Sansa arrugó la nariz, molesta consigo misma. Ya había supuesto que era una insensatez ir hasta allí y la actitud de aquel hombre no hacía más que corroborarlo.
–¡Yo sólo quería pedirle perdón por como le traté! –exclamó ella con voz chillona–: No se lo merecía.
–Sí lo merecía, pajarito, jamás debí decir eso –su voz adquirió cierto matiz conmovido–. No debería ser asunto mío a quién decides conceder tu mano. Estoy seguro de que Joffrey y tú haréis una pareja encantadora.
–Tú… tú no lo entiendes –balbuceó Sansa, irritada por el sarcasmo que destilaban sus palabras. Él enarcó una ceja, sorprendido de que volviera a tutearle y ella se animó a continuar–. Tampoco es que tenga muchas más opciones…
Clegane continuó en silencio, mirándola con interés y aquel gesto sorprendió Sansa: a la gente no solía importarle lo que ella tuviera que decir; normalmente, si alguien buscaba su compañía era para presumir de su agradable presencia, como si de un objeto decorativo se tratase.
–Mi familia no se encuentra bien...
–¿Es que alguno de ellos está enfermo? –inquirió el duque preocupado.
–No, no –se apresuró a aclarar ella–. Quiero decir… económicamente –Sansa enrojeció: era profundamente vulgar hablar de dinero, especialmente con un caballero ajeno a la familia–. Llevamos bastante tiempo con problemas, pero cada vez se hacen más acuciantes, situándonos al borde de la ruina: Bran debe ir a Oxford el año próximo, la universidad es cara y Rickon, bueno, siendo el quinto hermano no le quedan muchas más opciones más allá de la iglesia y conseguirle un buen destino tampoco es barato. Siempre podría acudir al ejército o la armada, pero después de lo de mi padre, mi madre se moriría de pena si su hijo pequeño llegara a embarcarse –pese a que no existía una razón concreta, Sansa confiaba en aquel hombre lo suficiente como para confesarle aquellas intimidades que no se había atrevido a mencionar en voz alta a nadie, ni siquiera a Jeyne o Myrcella–.

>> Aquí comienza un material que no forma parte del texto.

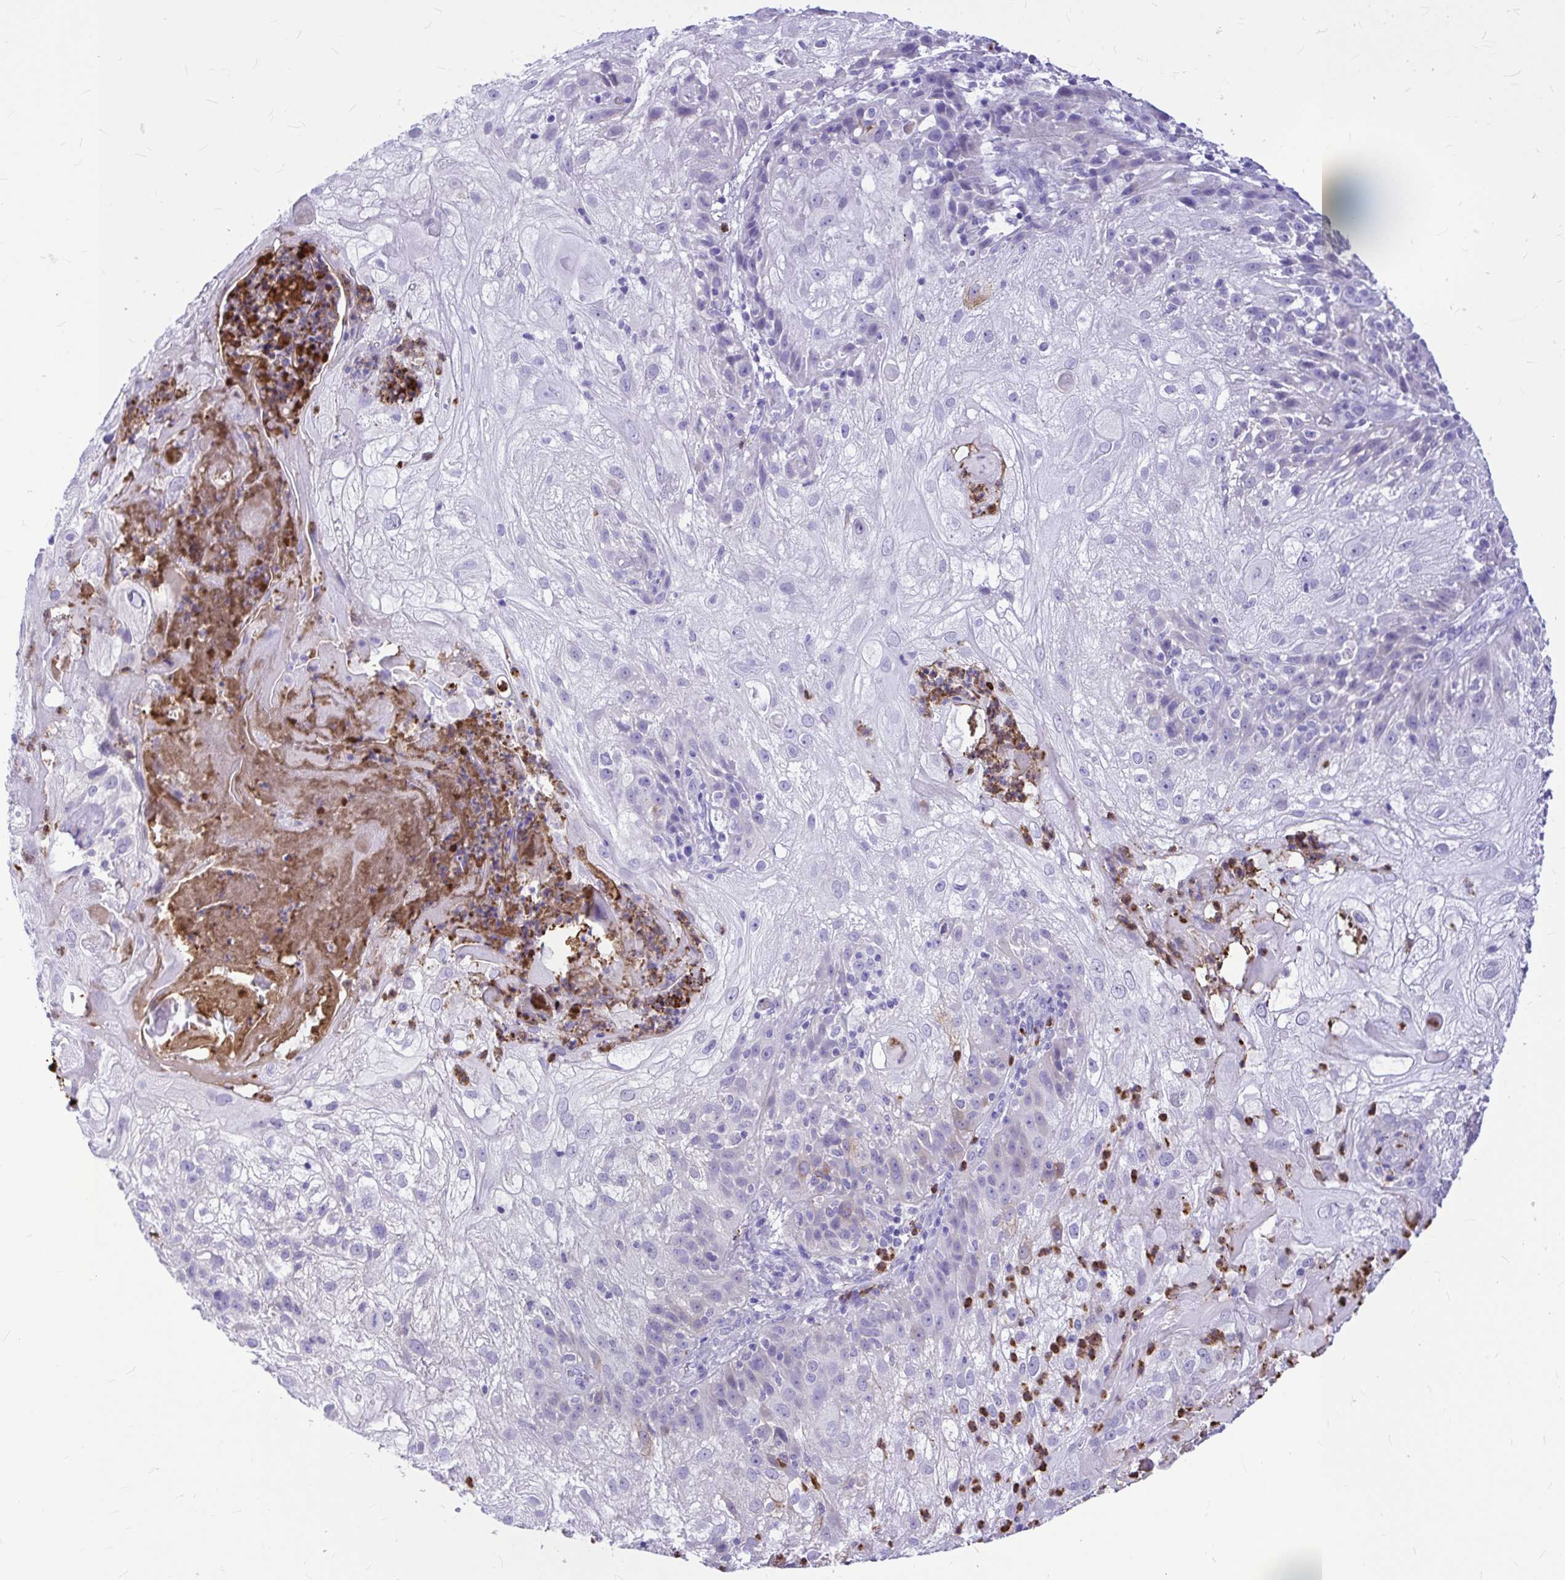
{"staining": {"intensity": "negative", "quantity": "none", "location": "none"}, "tissue": "skin cancer", "cell_type": "Tumor cells", "image_type": "cancer", "snomed": [{"axis": "morphology", "description": "Normal tissue, NOS"}, {"axis": "morphology", "description": "Squamous cell carcinoma, NOS"}, {"axis": "topography", "description": "Skin"}], "caption": "The immunohistochemistry (IHC) histopathology image has no significant expression in tumor cells of skin cancer (squamous cell carcinoma) tissue. (IHC, brightfield microscopy, high magnification).", "gene": "CLEC1B", "patient": {"sex": "female", "age": 83}}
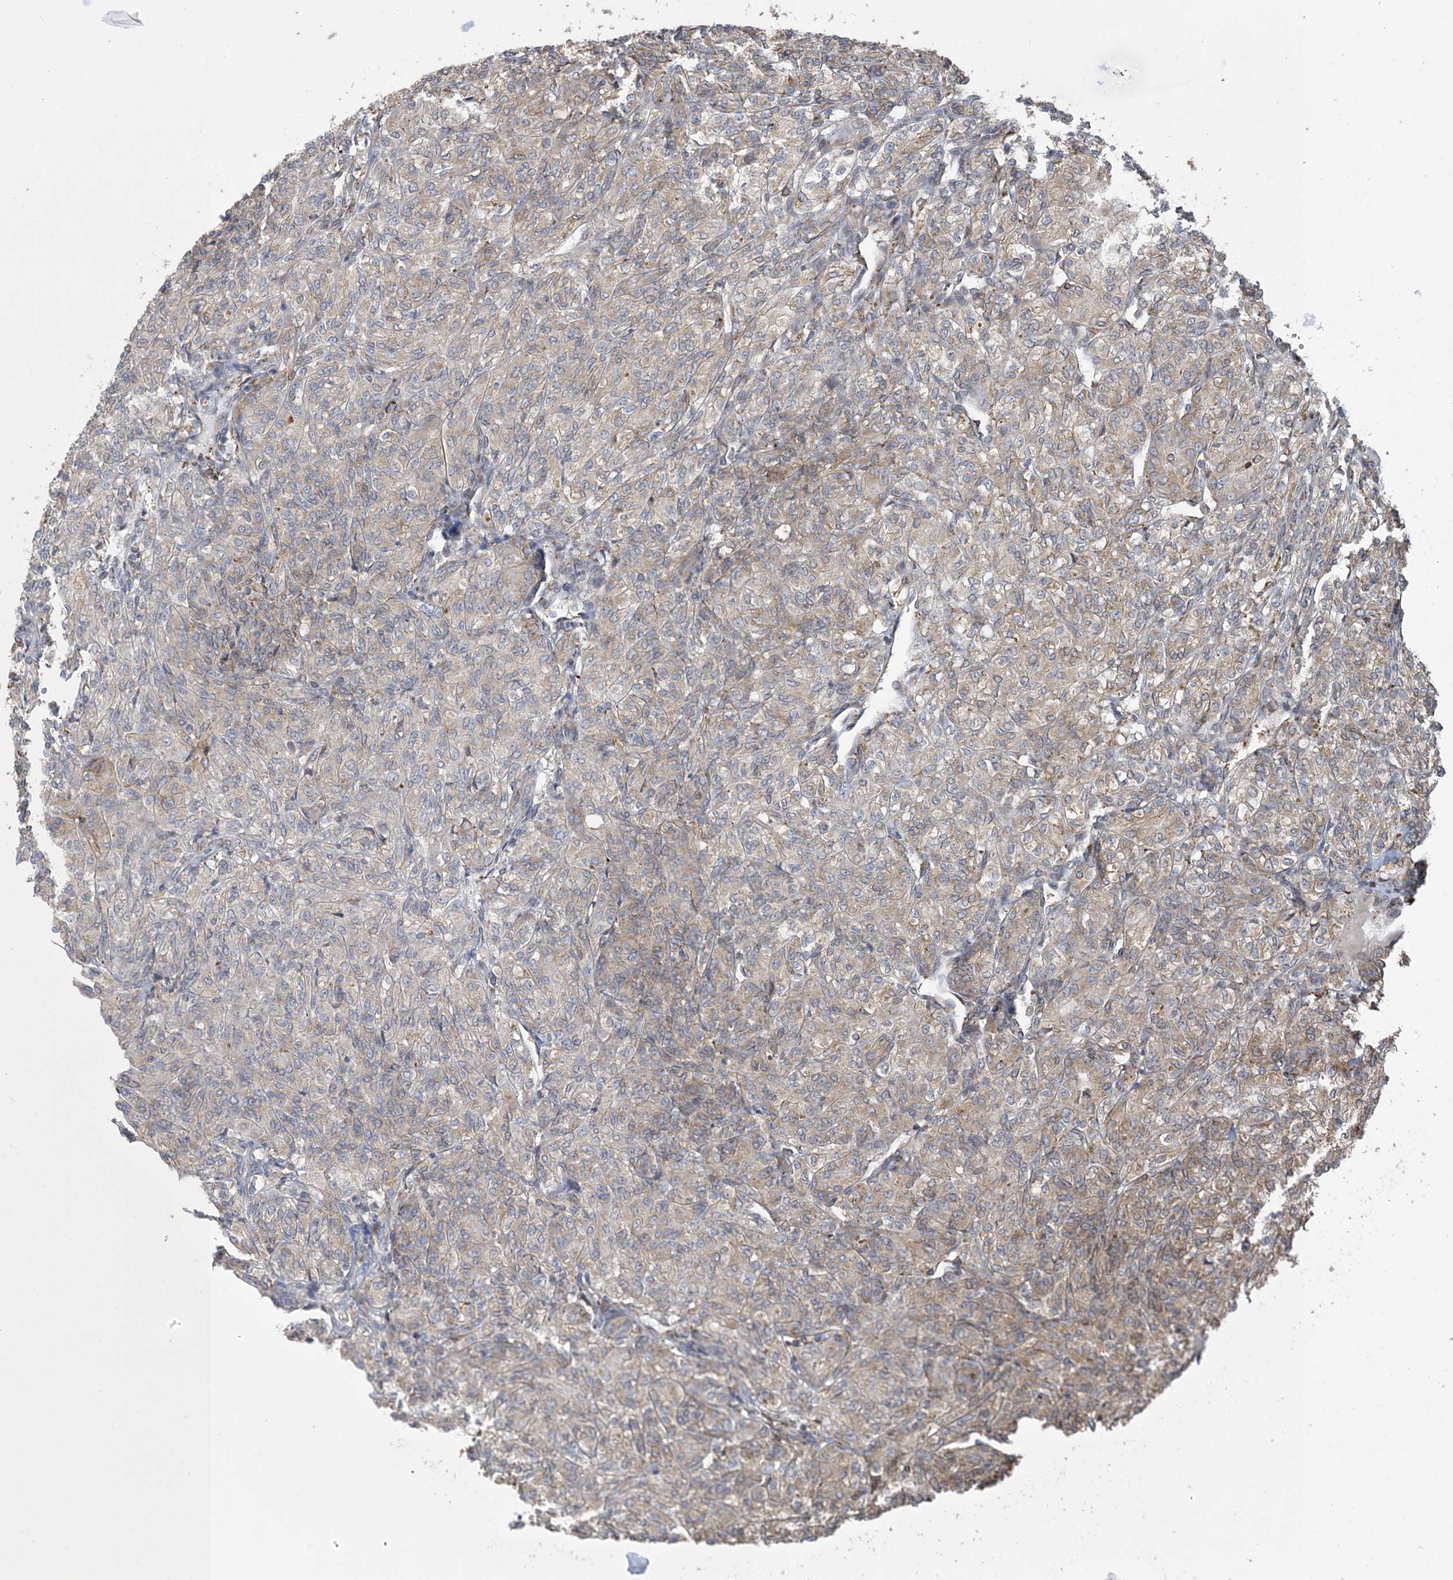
{"staining": {"intensity": "weak", "quantity": "25%-75%", "location": "cytoplasmic/membranous"}, "tissue": "renal cancer", "cell_type": "Tumor cells", "image_type": "cancer", "snomed": [{"axis": "morphology", "description": "Adenocarcinoma, NOS"}, {"axis": "topography", "description": "Kidney"}], "caption": "Protein analysis of adenocarcinoma (renal) tissue reveals weak cytoplasmic/membranous staining in about 25%-75% of tumor cells.", "gene": "SHANK1", "patient": {"sex": "male", "age": 77}}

»El matrimonio de Robb fue por amor: Jeyne es una muchacha adorable pero no aportó una gran dote, Arya tiene catorce años: es demasiado joven para casarse, aun en el caso de que encontrara algún pretendiente. Así que sólo quedo yo; mi dote tampoco es demasiado elevada, pero sigo siendo hija de conde. Joffrey es el único pretendiente capaz de pasar por alto mi falta de fortuna. Al parecer, tiene suficiente con mi rango y mi belleza para pasearme del brazo por todas las fiestas –al decir estas últimas palabras, ni siquiera trató de ocultar el tono de amargura que las impregnaba.
–Sí, habrá que ver lo que te hace en casa al volver de esas fiestas –masculló el duque; tenía las mandíbulas apretadas y los nudillos tan fuertemente cerrados, que se volvieron blanquecinos. Cuando se percató de que Sansa abría los ojos horrorizada, avanzó un paso hacia ella, con un brillo de culpa pintado en sus ojos–. Lo siento, merecería otra bofetada por haber dicho eso.
–No, no la mereces –Sansa suspiró con tristeza–. Por muy brutal que sean tus palabras, no representan más que la verdad. Sin embargo, no me queda otra.
–¿No queda otra que sacrificarte por tu familia?
Sansa esbozó una sonrisa cansada y alargó la mano con la chaqueta.
–He de marcharme: se está haciendo tarde y mi familia me espera para el almuerzo –pasado el breve momento de debilidad, volvió al trato formal– Por favor, tome la chaqueta.
–Quédatela –antes de que Sansa tuviera tiempo para objetar, él se encogió de hombros–. Tengo muchas y tampoco es que vaya a vestir una chaqueta con olor a joven señorita ¿Qué dirían de mí si me presento en el club de esgrima apestando a lavanda y rosas?
–De acuerdo, gracias, Clegane –Sansa le dedicó una última sonrisa, pero cualquier otra frase quedó acallada cuando Podrick apareció, acompañado de Jeyne.
Aquella noche, Sansa volvió a dormir arropada con la chaqueta –lo que ya se había convertido en una costumbre– y terminó por concluir que él estaba definitivamente equivocado: la prenda no olía lavanda y rosas, sino a tabaco y hierba.